一通の手紙を持って現れた侍従は恭しく辞儀をして部屋から出ていくと、渡された手紙に目を通した王子が、
「この手紙が記された日にちを見ると、相変わらずゾクゾクするな」
と言って私の方へその手紙を渡してきた。
渡された手紙は話題に上がっていたヴィトリアが記したもので、日付のサインは昨日のもの。隣国エスパンナの最新の情報が今、届いたという事になる。
「殿下は賭けに勝利したという事になりますね」
「何を勝手にエスパンナまで自ら出向いているのだと思っていたが、その勝手な行為はこの手紙で不問にしてやろう」
「しかし、それにしても、書いた手紙が届くのがあまりにも早い」
前世の世界には郵便という非常に便利なシステムが存在したという。
5年をかけて幹線道路の整備を続け、各都市の物流拠点を王家の管理としたのは外国の諜報員を出来るだけ排除するため。戦争は間違いなく起こるという前提の元、五年間を準備に注力し続けた。その為、隣国からの手紙が以前は最短でも5日かかっていたところ、場所によっては1日で王都リジェに届くようになったのだ。
「トラールの海戦でまさかメロヴィングが大敗するなんて!」
これは最近では稀にみる吉報だ。
メロヴィングの皇帝アレクサンドルがヨーロニア中央を鉄壁の強さで守り続けてきたオラスムニア軍を破り、大都市ウィアナを占領した。オラスムニアの皇帝はロナリア帝国を味方につけてメロヴィングを討ち果たそうとしたものの、数の上では圧倒的に劣勢だったメロヴィングに大敗し、神聖オラスムニアの血筋がここに途絶えたのだ。
アレクサンドルはオラスムニアを倒した事により、ヨーロニア中央をほぼ制圧した事になる。
「メロヴィングに逆らったブリタンニア王国を滅ぼそうと考えたアレクサンドルも、海ではうまくいかなかったようだな」
「メロヴィングの海軍がほぼ全滅ですか・・これで我が国はメロヴィングに海から攻撃を受ける事は無くなったという事になりますね」
エスパンナ王国の海域で展開したブリタンニアとメロヴィングの海戦は恐らく歴史に残る大規模なものとなっただろう。メロヴィングと蜜月関係にあるアルジェイーナも、まさか大敗するとは思っていない、今頃何を考えているだろうか。

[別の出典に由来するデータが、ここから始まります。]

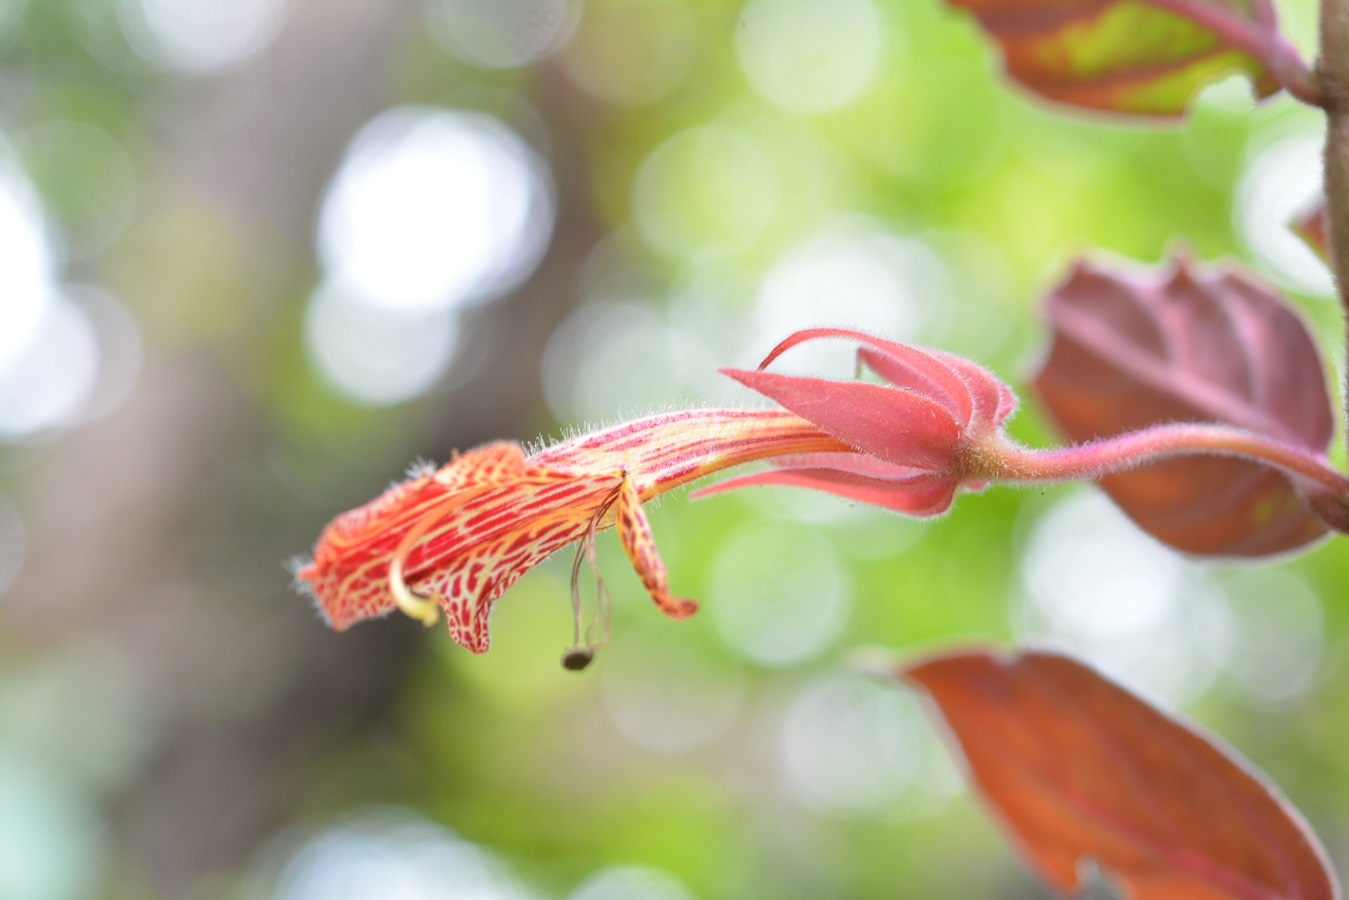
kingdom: Plantae
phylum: Tracheophyta
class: Magnoliopsida
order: Lamiales
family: Gesneriaceae
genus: Columnea
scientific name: Columnea schiedeana
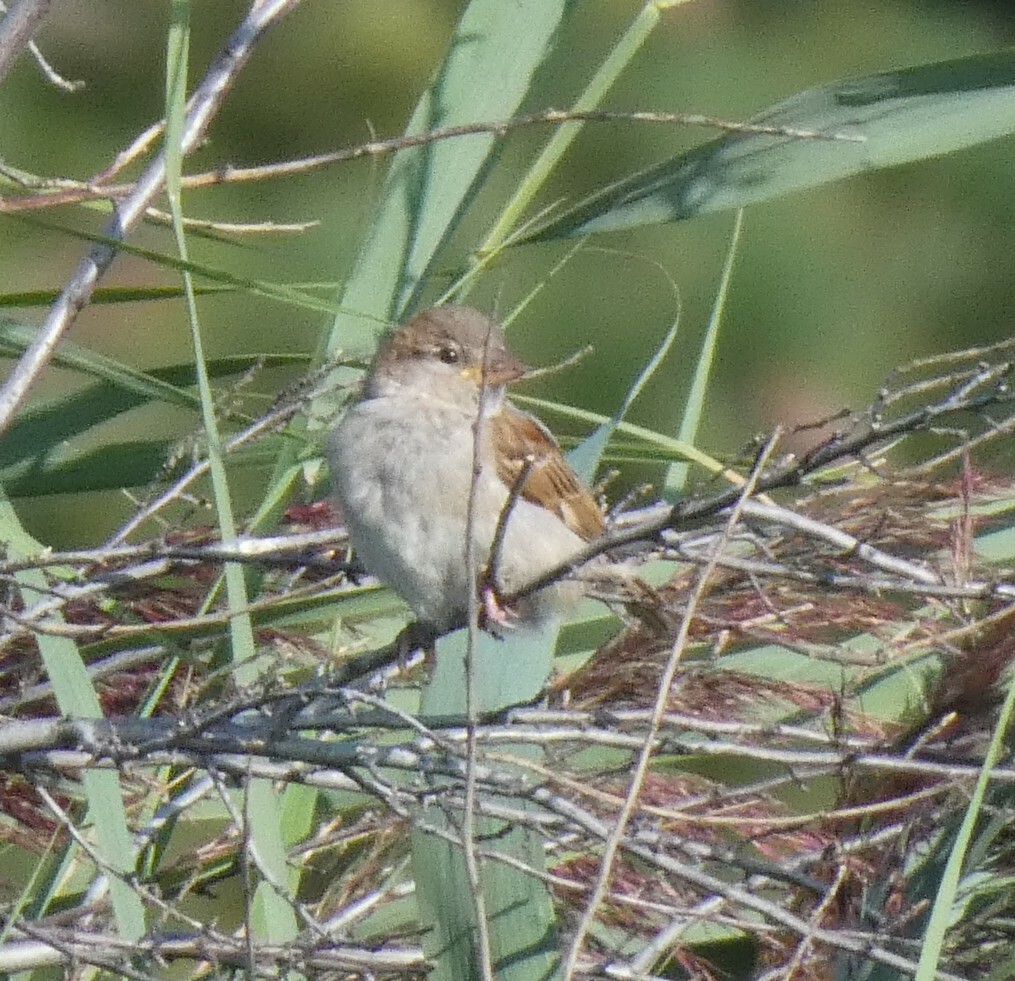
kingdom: Animalia
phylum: Chordata
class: Aves
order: Passeriformes
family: Passeridae
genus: Passer
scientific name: Passer domesticus
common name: House sparrow
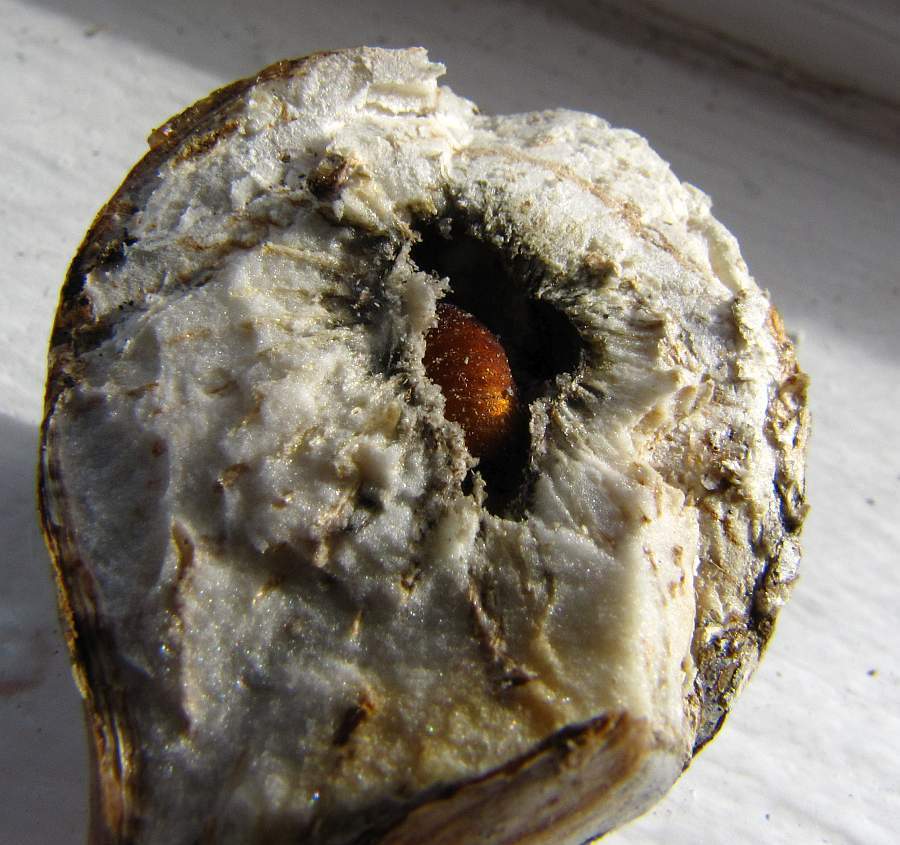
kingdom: Animalia
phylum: Arthropoda
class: Insecta
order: Diptera
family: Tephritidae
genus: Eurosta
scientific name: Eurosta solidaginis
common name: Goldenrod gall fly
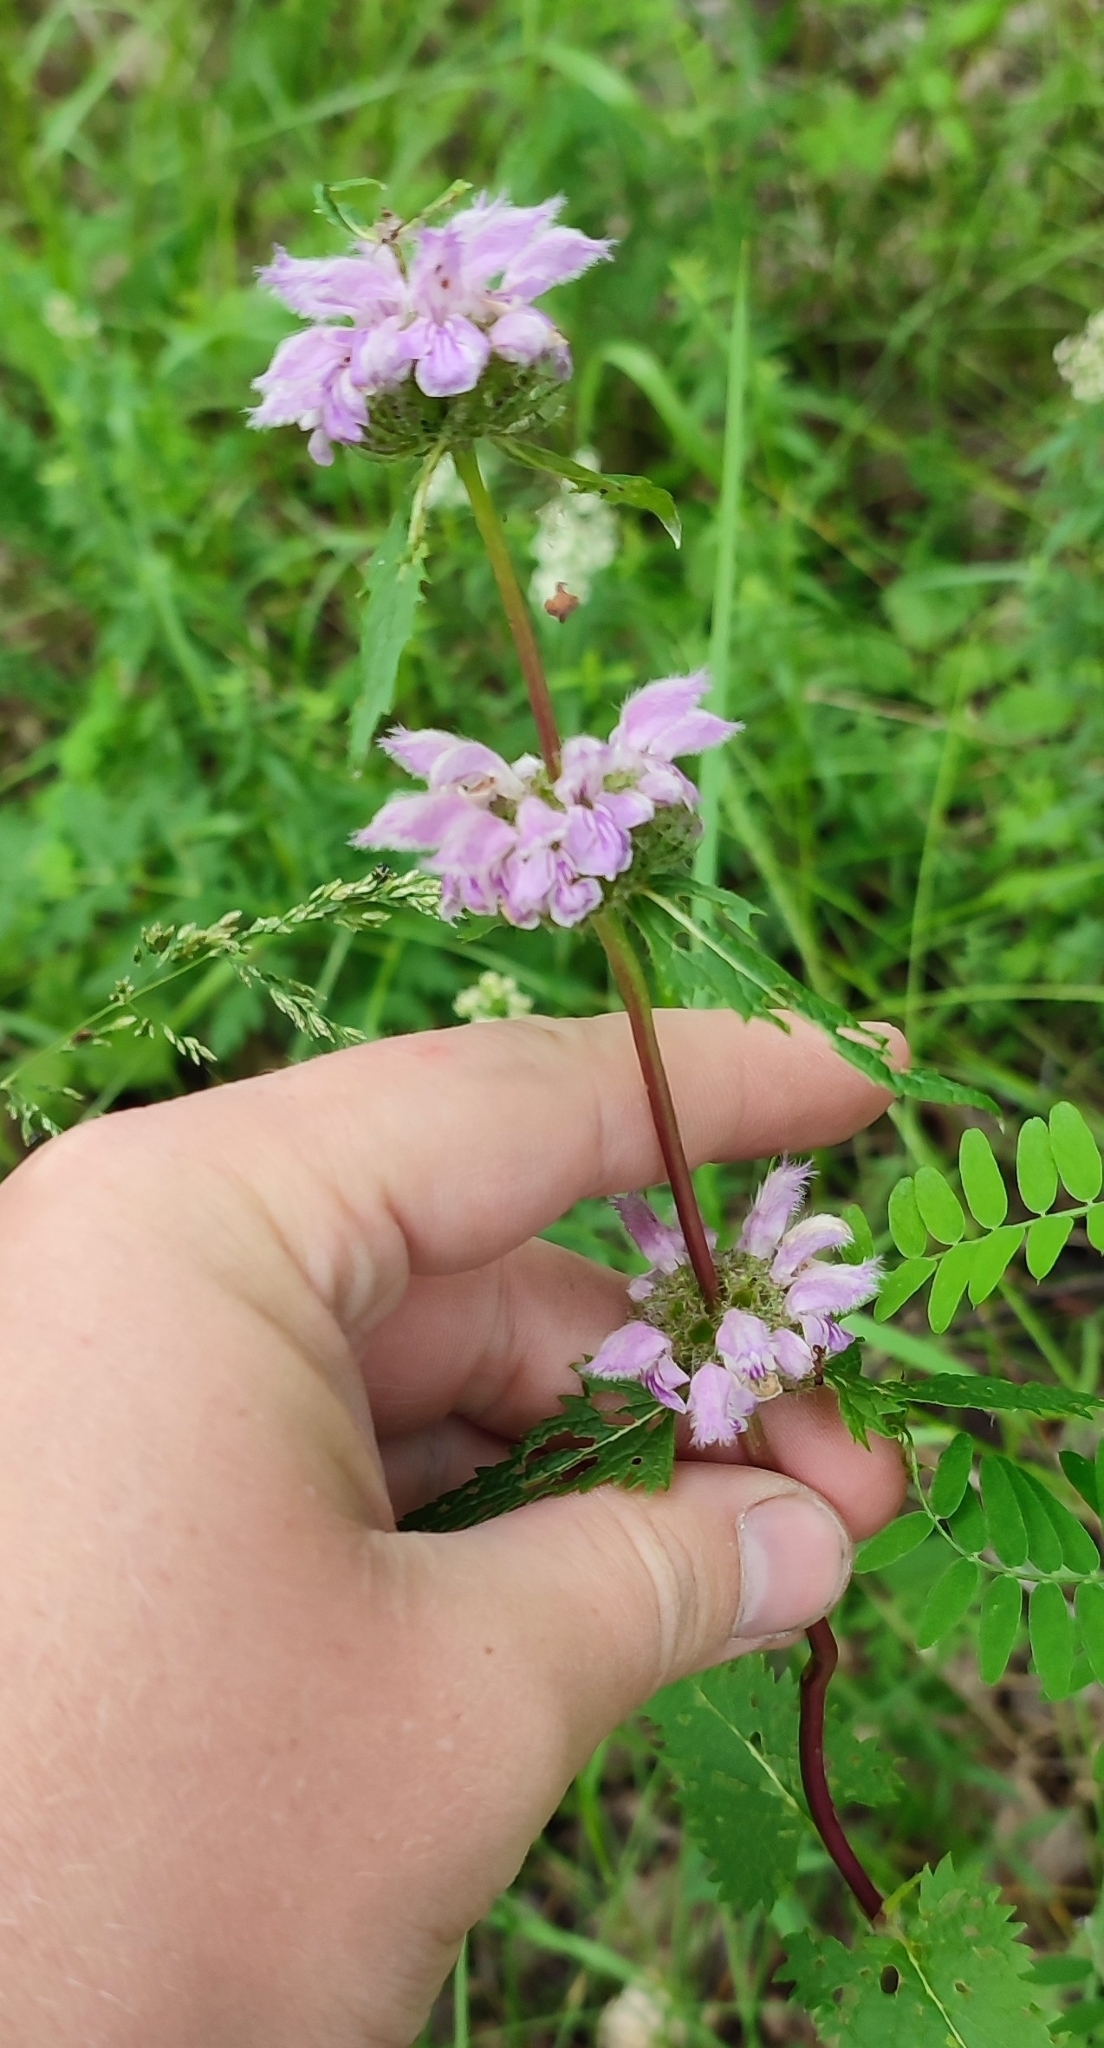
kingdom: Plantae
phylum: Tracheophyta
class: Magnoliopsida
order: Lamiales
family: Lamiaceae
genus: Phlomoides
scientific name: Phlomoides tuberosa
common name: Tuberous jerusalem sage
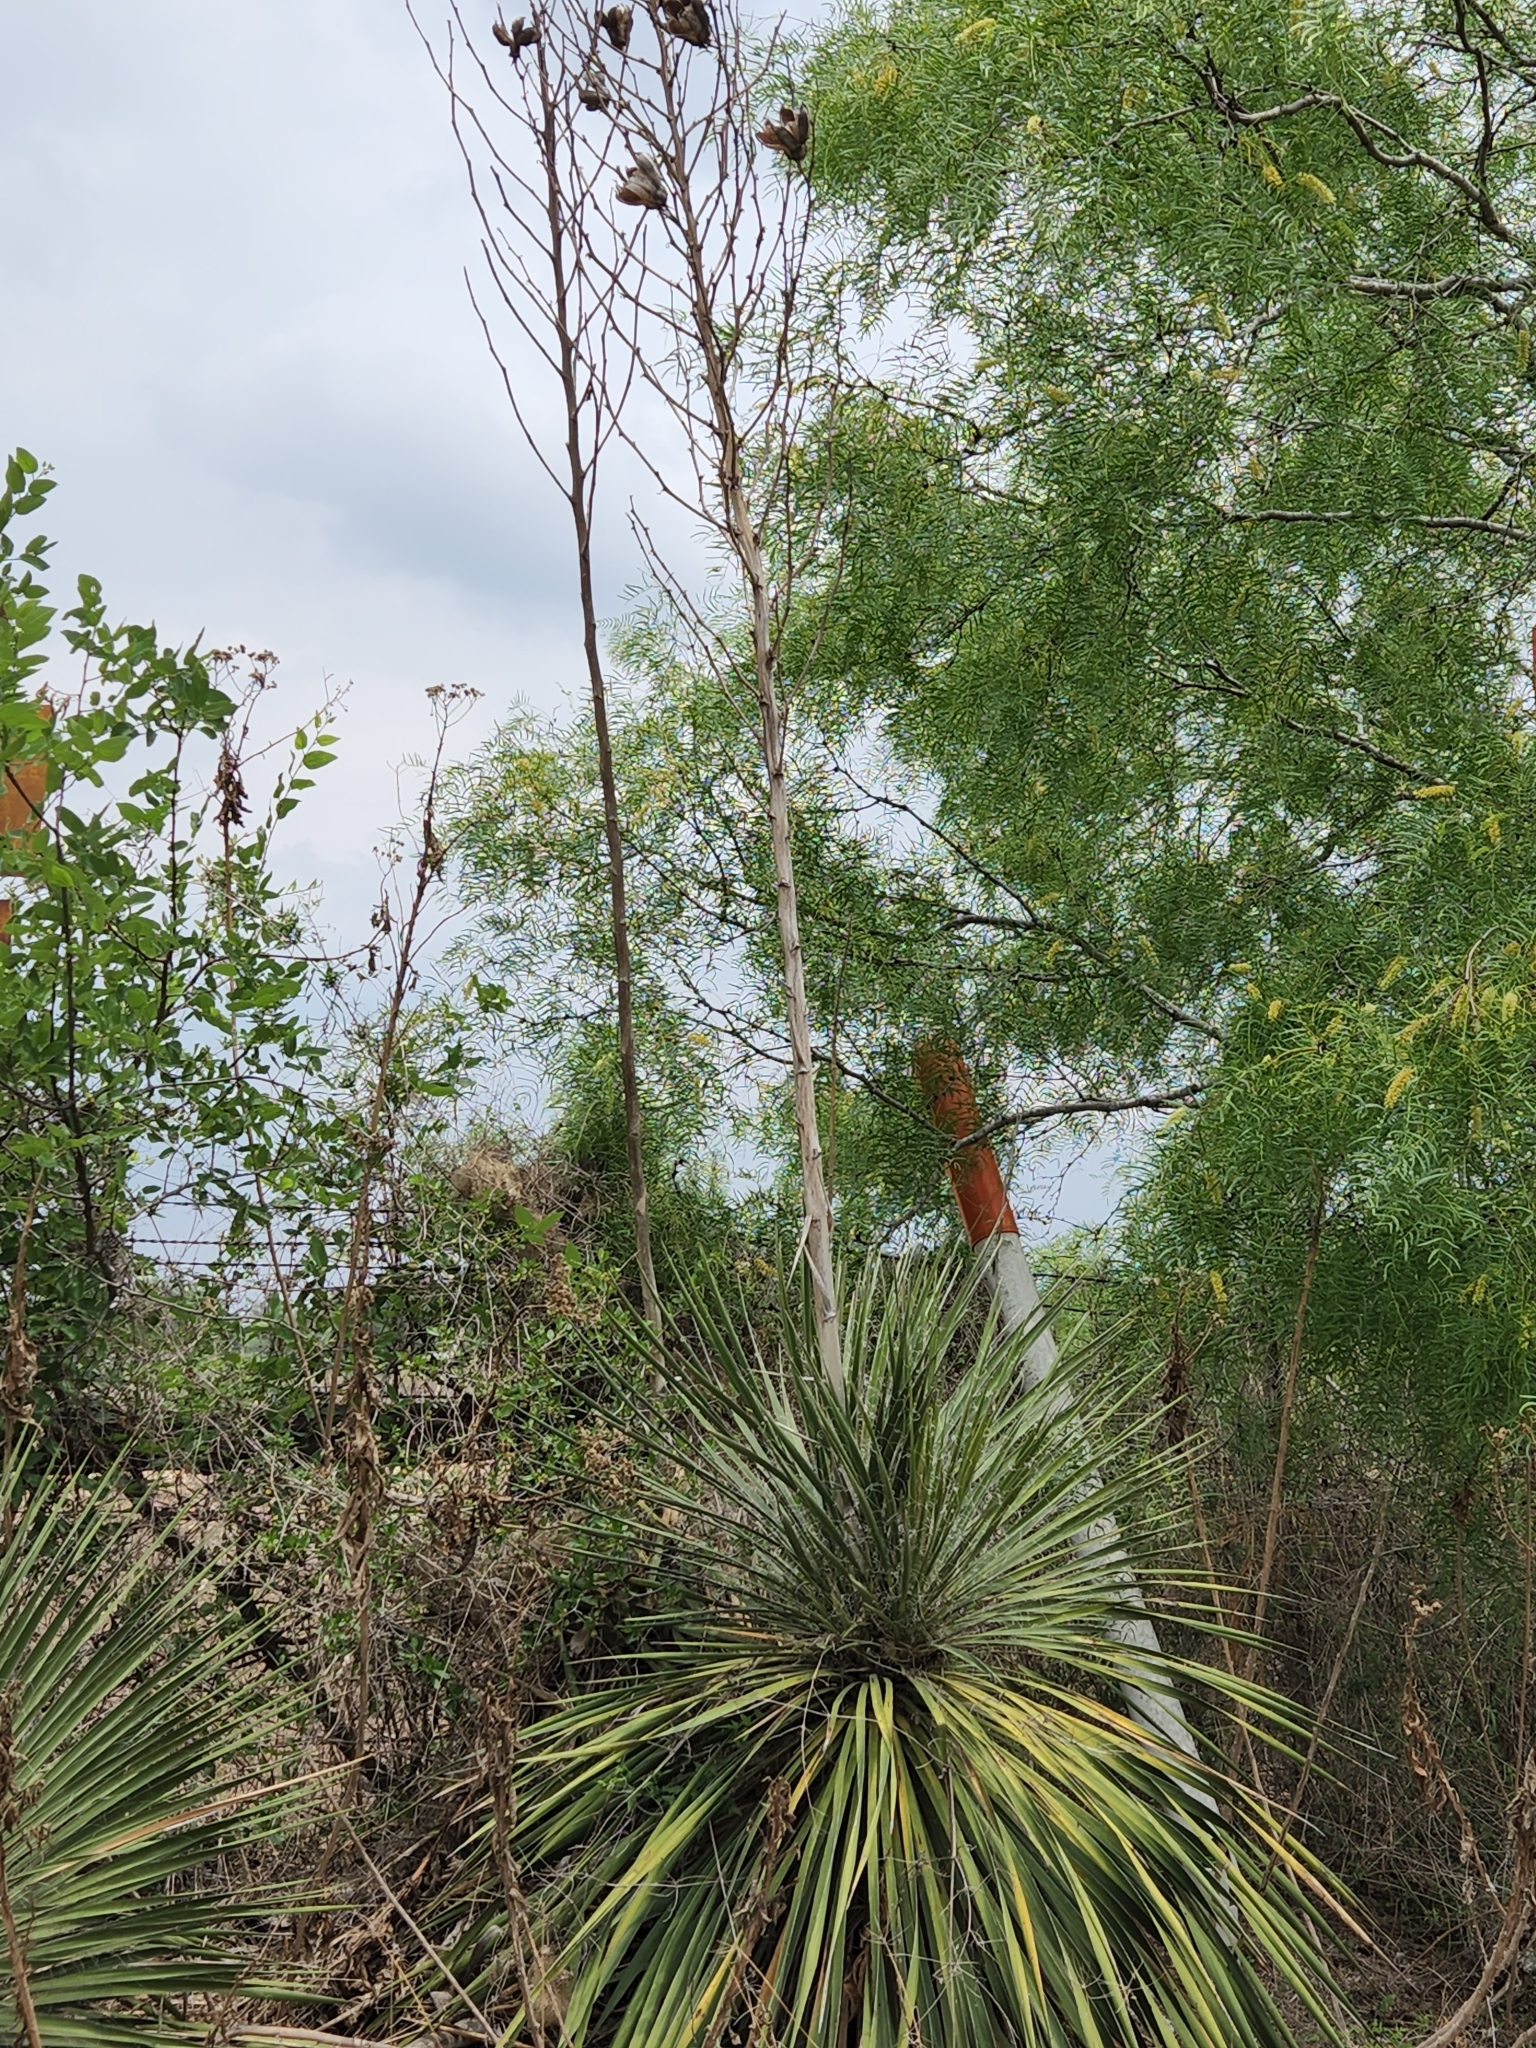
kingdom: Plantae
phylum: Tracheophyta
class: Liliopsida
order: Asparagales
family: Asparagaceae
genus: Yucca
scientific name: Yucca constricta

「最初、ヴィトリアから乙女ゲームがどうとか何とか言われた時には頭が狂ったかと思ったものだが、ここまで予言が当たるとなると思わずゾッとしてしまうな」
「ヴィトリアが言う通りなら、メロヴィングはエスパンナ経由で我が国ルシタニアを滅ぼしにやってくる」
「その時までに、私の命があるのかないのか・・・」
「絶対に死なせません」
リカルドはそう断言しながらも、王子の両手が微かに震えている事に気がついていた。
王子が死ねば、アルフォンソ王子が第一王位継承者となる。
ジョゼリアンが第一王位継承者となるか、アルフォンソがなるかでこの国は大きく変わっていくと予言では言われているのだ。
「なんにせよ、今は同盟国の勝利を喜ぼう」
ジョゼリアン王子が気を取り直すようにして笑顔を浮かべるので、
「そうですね!今はブリタンニアの勝利を祝福しましょう」
と、リカルドも笑顔で答えるのだった。